Problem to solve: Retype the text from every row below, line for line, without changing anything. Leave the pictures out of your answer.

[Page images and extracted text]
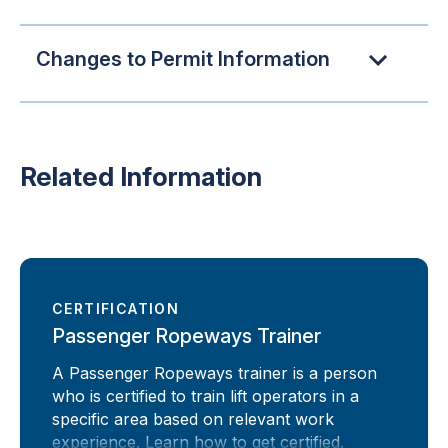
Changes to Permit Information
Related Information
CERTIFICATION
Passenger Ropeways Trainer
A Passenger Ropeways trainer is a person
who is certified to train lift operators in a
specific area based on relevant work
experience. Learn how to get certified.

Solution below:
Changes to Permit Information
Related Information
CERTIFICATION
Passenger Ropeways Trainer
A Passenger Ropeways trainer is a person
who is certified to train lift operators in a
specific area based on relevant work
experience. Learn how to get certified.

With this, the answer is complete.